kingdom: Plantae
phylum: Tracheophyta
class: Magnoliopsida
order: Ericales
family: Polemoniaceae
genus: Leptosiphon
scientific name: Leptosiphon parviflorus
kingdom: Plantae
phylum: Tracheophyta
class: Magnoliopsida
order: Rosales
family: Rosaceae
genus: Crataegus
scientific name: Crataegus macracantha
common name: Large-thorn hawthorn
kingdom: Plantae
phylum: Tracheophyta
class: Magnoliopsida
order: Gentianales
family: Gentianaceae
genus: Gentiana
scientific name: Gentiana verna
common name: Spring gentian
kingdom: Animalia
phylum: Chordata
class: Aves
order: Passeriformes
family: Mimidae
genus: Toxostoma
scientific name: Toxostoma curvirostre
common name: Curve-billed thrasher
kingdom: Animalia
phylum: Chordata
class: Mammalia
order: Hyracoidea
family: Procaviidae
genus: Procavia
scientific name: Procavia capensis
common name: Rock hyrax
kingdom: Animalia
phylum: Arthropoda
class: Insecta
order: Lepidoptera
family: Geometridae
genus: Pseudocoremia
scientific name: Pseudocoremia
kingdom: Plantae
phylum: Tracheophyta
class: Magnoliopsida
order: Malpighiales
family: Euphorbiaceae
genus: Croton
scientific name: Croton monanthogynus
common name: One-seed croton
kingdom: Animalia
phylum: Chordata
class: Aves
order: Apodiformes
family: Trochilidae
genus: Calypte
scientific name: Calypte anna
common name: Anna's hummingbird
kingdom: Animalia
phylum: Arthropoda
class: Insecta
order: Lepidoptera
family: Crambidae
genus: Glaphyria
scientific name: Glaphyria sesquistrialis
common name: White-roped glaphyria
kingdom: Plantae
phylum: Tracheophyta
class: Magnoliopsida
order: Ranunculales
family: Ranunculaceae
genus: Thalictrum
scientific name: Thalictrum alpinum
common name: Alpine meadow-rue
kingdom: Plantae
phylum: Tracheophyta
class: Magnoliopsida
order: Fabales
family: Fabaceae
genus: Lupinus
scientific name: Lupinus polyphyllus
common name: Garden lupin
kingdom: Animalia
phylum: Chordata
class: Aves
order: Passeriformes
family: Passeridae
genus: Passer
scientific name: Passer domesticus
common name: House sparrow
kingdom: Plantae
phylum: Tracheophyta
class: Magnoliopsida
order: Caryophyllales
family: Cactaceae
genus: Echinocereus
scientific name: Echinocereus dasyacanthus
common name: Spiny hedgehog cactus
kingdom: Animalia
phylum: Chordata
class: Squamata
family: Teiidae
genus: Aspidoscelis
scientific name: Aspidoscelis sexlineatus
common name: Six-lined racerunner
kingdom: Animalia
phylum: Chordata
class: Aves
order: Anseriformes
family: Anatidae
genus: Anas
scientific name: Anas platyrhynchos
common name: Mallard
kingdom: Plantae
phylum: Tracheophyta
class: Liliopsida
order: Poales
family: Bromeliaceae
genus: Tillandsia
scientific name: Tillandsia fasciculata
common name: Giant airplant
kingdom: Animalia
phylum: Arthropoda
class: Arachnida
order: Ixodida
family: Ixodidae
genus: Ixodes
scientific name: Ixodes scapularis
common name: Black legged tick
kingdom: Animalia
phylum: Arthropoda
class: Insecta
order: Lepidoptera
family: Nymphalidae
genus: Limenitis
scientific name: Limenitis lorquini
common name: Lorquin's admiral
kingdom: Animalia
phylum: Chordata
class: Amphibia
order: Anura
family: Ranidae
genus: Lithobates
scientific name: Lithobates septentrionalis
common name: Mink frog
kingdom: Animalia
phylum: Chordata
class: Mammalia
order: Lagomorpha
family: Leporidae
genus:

* * *

What is being asked: Render every line of the material above as a numbered list, leaving out any blank lines.

Reply:
1. kingdom: Plantae
2. phylum: Tracheophyta
3. class: Magnoliopsida
4. order: Ericales
5. family: Polemoniaceae
6. genus: Leptosiphon
7. scientific name: Leptosiphon parviflorus
8. kingdom: Plantae
9. phylum: Tracheophyta
10. class: Magnoliopsida
11. order: Rosales
12. family: Rosaceae
13. genus: Crataegus
14. scientific name: Crataegus macracantha
15. common name: Large-thorn hawthorn
16. kingdom: Plantae
17. phylum: Tracheophyta
18. class: Magnoliopsida
19. order: Gentianales
20. family: Gentianaceae
21. genus: Gentiana
22. scientific name: Gentiana verna
23. common name: Spring gentian
24. kingdom: Animalia
25. phylum: Chordata
26. class: Aves
27. order: Passeriformes
28. family: Mimidae
29. genus: Toxostoma
30. scientific name: Toxostoma curvirostre
31. common name: Curve-billed thrasher
32. kingdom: Animalia
33. phylum: Chordata
34. class: Mammalia
35. order: Hyracoidea
36. family: Procaviidae
37. genus: Procavia
38. scientific name: Procavia capensis
39. common name: Rock hyrax
40. kingdom: Animalia
41. phylum: Arthropoda
42. class: Insecta
43. order: Lepidoptera
44. family: Geometridae
45. genus: Pseudocoremia
46. scientific name: Pseudocoremia
47. kingdom: Plantae
48. phylum: Tracheophyta
49. class: Magnoliopsida
50. order: Malpighiales
51. family: Euphorbiaceae
52. genus: Croton
53. scientific name: Croton monanthogynus
54. common name: One-seed croton
55. kingdom: Animalia
56. phylum: Chordata
57. class: Aves
58. order: Apodiformes
59. family: Trochilidae
60. genus: Calypte
61. scientific name: Calypte anna
62. common name: Anna's hummingbird
63. kingdom: Animalia
64. phylum: Arthropoda
65. class: Insecta
66. order: Lepidoptera
67. family: Crambidae
68. genus: Glaphyria
69. scientific name: Glaphyria sesquistrialis
70. common name: White-roped glaphyria
71. kingdom: Plantae
72. phylum: Tracheophyta
73. class: Magnoliopsida
74. order: Ranunculales
75. family: Ranunculaceae
76. genus: Thalictrum
77. scientific name: Thalictrum alpinum
78. common name: Alpine meadow-rue
79. kingdom: Plantae
80. phylum: Tracheophyta
81. class: Magnoliopsida
82. order: Fabales
83. family: Fabaceae
84. genus: Lupinus
85. scientific name: Lupinus polyphyllus
86. common name: Garden lupin
87. kingdom: Animalia
88. phylum: Chordata
89. class: Aves
90. order: Passeriformes
91. family: Passeridae
92. genus: Passer
93. scientific name: Passer domesticus
94. common name: House sparrow
95. kingdom: Plantae
96. phylum: Tracheophyta
97. class: Magnoliopsida
98. order: Caryophyllales
99. family: Cactaceae
100. genus: Echinocereus
101. scientific name: Echinocereus dasyacanthus
102. common name: Spiny hedgehog cactus
103. kingdom: Animalia
104. phylum: Chordata
105. class: Squamata
106. family: Teiidae
107. genus: Aspidoscelis
108. scientific name: Aspidoscelis sexlineatus
109. common name: Six-lined racerunner
110. kingdom: Animalia
111. phylum: Chordata
112. class: Aves
113. order: Anseriformes
114. family: Anatidae
115. genus: Anas
116. scientific name: Anas platyrhynchos
117. common name: Mallard
118. kingdom: Plantae
119. phylum: Tracheophyta
120. class: Liliopsida
121. order: Poales
122. family: Bromeliaceae
123. genus: Tillandsia
124. scientific name: Tillandsia fasciculata
125. common name: Giant airplant
126. kingdom: Animalia
127. phylum: Arthropoda
128. class: Arachnida
129. order: Ixodida
130. family: Ixodidae
131. genus: Ixodes
132. scientific name: Ixodes scapularis
133. common name: Black legged tick
134. kingdom: Animalia
135. phylum: Arthropoda
136. class: Insecta
137. order: Lepidoptera
138. family: Nymphalidae
139. genus: Limenitis
140. scientific name: Limenitis lorquini
141. common name: Lorquin's admiral
142. kingdom: Animalia
143. phylum: Chordata
144. class: Amphibia
145. order: Anura
146. family: Ranidae
147. genus: Lithobates
148. scientific name: Lithobates septentrionalis
149. common name: Mink frog
150. kingdom: Animalia
151. phylum: Chordata
152. class: Mammalia
153. order: Lagomorpha
154. family: Leporidae
155. genus:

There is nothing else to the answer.